= TASK DIRECTIONS =
Which lines of the listing below contain the word "CROSS"? Copy each of them.
»»
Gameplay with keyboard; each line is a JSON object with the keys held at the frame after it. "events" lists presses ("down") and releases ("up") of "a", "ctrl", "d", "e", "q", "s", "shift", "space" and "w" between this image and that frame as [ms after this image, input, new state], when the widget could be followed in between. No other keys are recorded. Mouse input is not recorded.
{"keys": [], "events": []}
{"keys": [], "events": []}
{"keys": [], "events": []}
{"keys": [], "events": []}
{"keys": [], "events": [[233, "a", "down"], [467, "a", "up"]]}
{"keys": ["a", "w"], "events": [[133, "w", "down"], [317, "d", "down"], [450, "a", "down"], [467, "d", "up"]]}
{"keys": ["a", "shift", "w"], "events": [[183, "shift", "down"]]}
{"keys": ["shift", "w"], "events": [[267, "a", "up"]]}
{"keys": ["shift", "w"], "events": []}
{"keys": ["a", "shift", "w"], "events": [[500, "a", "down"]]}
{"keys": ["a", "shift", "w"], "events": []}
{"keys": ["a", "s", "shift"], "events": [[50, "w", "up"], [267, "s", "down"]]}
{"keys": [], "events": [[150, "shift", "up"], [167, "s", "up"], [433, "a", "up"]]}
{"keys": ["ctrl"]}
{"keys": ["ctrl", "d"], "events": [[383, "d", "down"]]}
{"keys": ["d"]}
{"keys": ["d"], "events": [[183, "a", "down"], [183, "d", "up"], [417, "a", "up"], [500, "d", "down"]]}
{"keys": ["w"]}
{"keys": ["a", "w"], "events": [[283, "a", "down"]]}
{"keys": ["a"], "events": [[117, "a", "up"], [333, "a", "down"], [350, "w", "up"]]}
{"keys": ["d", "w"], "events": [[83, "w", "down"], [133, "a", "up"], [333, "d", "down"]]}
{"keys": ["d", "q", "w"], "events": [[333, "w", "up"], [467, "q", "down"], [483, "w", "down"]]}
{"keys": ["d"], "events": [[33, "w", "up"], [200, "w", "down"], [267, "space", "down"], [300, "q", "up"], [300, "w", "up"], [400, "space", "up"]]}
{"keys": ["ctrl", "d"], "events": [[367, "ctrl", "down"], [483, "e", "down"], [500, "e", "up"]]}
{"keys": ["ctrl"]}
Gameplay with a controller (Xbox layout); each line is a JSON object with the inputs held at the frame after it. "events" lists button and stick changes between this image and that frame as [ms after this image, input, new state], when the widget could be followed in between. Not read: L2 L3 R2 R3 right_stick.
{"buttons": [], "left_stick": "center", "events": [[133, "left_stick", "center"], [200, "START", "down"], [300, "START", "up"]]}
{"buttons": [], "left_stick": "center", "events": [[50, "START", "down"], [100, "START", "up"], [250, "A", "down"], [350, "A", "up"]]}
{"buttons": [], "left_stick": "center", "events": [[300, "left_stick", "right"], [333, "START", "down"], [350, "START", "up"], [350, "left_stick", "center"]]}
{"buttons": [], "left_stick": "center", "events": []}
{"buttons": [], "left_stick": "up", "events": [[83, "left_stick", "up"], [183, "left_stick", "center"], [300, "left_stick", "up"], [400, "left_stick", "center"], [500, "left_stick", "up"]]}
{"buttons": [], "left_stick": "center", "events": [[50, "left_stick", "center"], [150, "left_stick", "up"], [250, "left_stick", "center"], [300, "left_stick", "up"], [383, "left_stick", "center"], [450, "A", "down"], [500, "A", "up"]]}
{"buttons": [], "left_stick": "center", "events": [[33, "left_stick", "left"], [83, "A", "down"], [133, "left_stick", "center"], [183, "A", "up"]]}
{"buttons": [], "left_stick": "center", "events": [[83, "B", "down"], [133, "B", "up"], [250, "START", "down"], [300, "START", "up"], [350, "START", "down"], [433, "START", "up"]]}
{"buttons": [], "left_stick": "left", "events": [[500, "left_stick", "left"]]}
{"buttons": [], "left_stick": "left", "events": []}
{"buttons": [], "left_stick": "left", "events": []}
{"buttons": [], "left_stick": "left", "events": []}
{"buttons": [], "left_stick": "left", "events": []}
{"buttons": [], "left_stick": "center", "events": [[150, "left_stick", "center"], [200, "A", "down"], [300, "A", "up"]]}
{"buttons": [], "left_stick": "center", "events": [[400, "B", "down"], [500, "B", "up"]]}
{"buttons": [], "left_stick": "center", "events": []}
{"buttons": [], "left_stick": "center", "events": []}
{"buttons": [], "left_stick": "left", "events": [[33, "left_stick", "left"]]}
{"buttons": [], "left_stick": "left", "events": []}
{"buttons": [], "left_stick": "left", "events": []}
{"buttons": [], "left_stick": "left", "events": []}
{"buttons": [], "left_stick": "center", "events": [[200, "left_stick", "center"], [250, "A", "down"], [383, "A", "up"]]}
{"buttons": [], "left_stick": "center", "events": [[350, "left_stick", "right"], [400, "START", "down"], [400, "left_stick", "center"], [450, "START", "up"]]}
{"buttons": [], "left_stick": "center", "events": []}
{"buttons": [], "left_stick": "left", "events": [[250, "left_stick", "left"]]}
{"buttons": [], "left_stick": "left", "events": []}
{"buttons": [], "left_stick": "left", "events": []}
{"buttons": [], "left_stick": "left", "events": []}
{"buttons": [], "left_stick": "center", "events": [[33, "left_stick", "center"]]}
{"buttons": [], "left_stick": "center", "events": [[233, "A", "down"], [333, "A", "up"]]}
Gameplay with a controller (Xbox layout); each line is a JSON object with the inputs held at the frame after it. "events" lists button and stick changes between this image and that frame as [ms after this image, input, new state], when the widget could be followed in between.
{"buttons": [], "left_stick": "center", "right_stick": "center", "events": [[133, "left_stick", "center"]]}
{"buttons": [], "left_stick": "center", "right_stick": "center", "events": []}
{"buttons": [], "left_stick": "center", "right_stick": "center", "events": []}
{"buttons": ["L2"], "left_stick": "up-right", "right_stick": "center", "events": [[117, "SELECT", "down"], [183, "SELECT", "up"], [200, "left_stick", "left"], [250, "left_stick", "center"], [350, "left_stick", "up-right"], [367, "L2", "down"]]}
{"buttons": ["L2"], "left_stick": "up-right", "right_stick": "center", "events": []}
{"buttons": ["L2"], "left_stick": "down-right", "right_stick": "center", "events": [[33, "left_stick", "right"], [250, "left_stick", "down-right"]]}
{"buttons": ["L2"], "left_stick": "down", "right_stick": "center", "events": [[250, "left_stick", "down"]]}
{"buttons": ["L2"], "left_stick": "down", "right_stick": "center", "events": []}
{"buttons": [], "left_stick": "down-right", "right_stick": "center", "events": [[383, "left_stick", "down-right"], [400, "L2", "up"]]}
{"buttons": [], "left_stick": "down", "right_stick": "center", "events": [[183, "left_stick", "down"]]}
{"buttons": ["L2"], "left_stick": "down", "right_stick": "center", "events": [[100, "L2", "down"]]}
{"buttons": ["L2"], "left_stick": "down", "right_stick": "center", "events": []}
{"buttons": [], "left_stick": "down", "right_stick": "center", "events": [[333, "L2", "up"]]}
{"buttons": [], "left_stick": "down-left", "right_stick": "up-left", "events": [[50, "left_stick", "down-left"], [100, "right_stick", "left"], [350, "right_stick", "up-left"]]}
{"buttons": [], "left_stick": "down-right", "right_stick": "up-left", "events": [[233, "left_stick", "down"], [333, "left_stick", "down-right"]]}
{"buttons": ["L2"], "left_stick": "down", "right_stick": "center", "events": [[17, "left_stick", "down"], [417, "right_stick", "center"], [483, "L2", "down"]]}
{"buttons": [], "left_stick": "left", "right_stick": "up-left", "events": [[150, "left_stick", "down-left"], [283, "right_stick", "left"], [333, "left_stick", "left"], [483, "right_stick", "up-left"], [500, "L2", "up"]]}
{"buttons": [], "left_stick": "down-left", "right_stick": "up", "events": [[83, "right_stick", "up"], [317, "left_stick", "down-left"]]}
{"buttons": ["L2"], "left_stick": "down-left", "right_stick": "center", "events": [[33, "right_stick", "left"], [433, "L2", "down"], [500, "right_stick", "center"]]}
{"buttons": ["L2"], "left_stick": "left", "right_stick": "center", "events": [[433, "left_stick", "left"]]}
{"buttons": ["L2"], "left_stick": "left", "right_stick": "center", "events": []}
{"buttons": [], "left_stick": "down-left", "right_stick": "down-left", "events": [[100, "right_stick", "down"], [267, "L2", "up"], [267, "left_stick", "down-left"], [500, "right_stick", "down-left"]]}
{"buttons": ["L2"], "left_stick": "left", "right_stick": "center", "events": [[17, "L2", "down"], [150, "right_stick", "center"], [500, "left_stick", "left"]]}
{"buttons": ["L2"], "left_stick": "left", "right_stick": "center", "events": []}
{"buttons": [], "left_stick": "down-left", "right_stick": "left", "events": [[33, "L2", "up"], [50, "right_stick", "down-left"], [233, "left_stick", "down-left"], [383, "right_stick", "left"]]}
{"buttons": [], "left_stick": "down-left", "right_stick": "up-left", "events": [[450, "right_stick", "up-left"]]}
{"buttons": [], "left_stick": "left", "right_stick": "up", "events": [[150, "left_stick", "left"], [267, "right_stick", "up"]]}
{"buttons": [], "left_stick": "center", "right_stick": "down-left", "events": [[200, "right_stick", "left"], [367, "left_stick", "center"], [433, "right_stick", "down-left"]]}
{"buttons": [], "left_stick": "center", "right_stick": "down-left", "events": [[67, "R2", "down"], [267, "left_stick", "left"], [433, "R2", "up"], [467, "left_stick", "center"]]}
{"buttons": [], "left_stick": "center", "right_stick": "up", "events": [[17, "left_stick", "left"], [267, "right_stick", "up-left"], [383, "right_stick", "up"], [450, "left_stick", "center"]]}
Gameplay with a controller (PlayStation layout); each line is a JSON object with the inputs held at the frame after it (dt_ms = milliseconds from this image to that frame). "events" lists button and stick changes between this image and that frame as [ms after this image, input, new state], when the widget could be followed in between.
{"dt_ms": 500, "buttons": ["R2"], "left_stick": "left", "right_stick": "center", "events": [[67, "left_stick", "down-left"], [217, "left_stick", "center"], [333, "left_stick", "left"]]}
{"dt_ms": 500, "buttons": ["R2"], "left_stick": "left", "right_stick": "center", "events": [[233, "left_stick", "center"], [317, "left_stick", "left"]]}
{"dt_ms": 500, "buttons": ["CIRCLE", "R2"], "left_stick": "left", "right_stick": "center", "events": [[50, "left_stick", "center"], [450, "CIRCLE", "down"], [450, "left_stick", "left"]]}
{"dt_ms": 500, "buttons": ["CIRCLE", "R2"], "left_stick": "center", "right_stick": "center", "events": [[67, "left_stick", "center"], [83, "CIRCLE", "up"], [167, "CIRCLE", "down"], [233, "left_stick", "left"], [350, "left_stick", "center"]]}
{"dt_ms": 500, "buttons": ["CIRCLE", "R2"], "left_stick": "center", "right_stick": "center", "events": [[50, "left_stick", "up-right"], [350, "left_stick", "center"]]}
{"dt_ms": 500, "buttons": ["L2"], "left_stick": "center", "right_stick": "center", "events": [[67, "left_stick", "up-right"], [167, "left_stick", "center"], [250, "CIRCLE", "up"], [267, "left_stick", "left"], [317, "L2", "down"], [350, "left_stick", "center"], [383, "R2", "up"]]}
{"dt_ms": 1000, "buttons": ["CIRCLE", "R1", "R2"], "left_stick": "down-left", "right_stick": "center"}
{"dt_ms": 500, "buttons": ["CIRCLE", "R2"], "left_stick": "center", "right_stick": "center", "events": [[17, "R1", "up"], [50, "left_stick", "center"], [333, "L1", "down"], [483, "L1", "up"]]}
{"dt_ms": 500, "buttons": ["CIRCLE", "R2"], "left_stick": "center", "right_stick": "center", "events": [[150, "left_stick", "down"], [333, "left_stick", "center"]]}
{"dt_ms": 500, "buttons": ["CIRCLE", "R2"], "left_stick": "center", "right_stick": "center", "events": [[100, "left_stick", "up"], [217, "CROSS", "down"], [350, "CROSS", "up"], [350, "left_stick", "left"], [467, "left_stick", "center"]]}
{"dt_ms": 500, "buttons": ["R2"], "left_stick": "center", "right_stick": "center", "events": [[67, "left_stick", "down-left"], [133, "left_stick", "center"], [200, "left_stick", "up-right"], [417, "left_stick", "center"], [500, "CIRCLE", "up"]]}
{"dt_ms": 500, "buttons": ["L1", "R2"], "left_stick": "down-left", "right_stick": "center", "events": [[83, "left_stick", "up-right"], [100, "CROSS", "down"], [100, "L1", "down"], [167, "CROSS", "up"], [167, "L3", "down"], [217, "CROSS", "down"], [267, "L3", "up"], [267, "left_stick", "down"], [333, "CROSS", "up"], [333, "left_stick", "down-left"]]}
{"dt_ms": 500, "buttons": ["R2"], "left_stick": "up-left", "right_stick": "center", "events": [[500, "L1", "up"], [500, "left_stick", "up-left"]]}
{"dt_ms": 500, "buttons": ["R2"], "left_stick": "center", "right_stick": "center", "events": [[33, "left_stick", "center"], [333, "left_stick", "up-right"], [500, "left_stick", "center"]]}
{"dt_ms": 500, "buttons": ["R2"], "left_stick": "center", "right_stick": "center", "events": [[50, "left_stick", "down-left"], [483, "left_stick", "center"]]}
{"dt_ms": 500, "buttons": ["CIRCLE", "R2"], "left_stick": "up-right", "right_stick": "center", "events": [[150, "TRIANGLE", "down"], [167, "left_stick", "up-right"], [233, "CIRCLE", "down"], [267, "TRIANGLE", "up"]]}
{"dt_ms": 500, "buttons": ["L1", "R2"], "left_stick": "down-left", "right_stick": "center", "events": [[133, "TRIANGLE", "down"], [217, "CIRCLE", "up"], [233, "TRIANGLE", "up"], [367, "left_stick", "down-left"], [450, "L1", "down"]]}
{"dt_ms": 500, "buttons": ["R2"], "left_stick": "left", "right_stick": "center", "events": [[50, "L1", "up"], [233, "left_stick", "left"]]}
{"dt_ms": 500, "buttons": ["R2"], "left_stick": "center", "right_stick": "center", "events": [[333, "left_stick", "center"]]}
««
= SOLUTION =
{"dt_ms": 500, "buttons": ["CIRCLE", "R2"], "left_stick": "center", "right_stick": "center", "events": [[100, "left_stick", "up"], [217, "CROSS", "down"], [350, "CROSS", "up"], [350, "left_stick", "left"], [467, "left_stick", "center"]]}
{"dt_ms": 500, "buttons": ["L1", "R2"], "left_stick": "down-left", "right_stick": "center", "events": [[83, "left_stick", "up-right"], [100, "CROSS", "down"], [100, "L1", "down"], [167, "CROSS", "up"], [167, "L3", "down"], [217, "CROSS", "down"], [267, "L3", "up"], [267, "left_stick", "down"], [333, "CROSS", "up"], [333, "left_stick", "down-left"]]}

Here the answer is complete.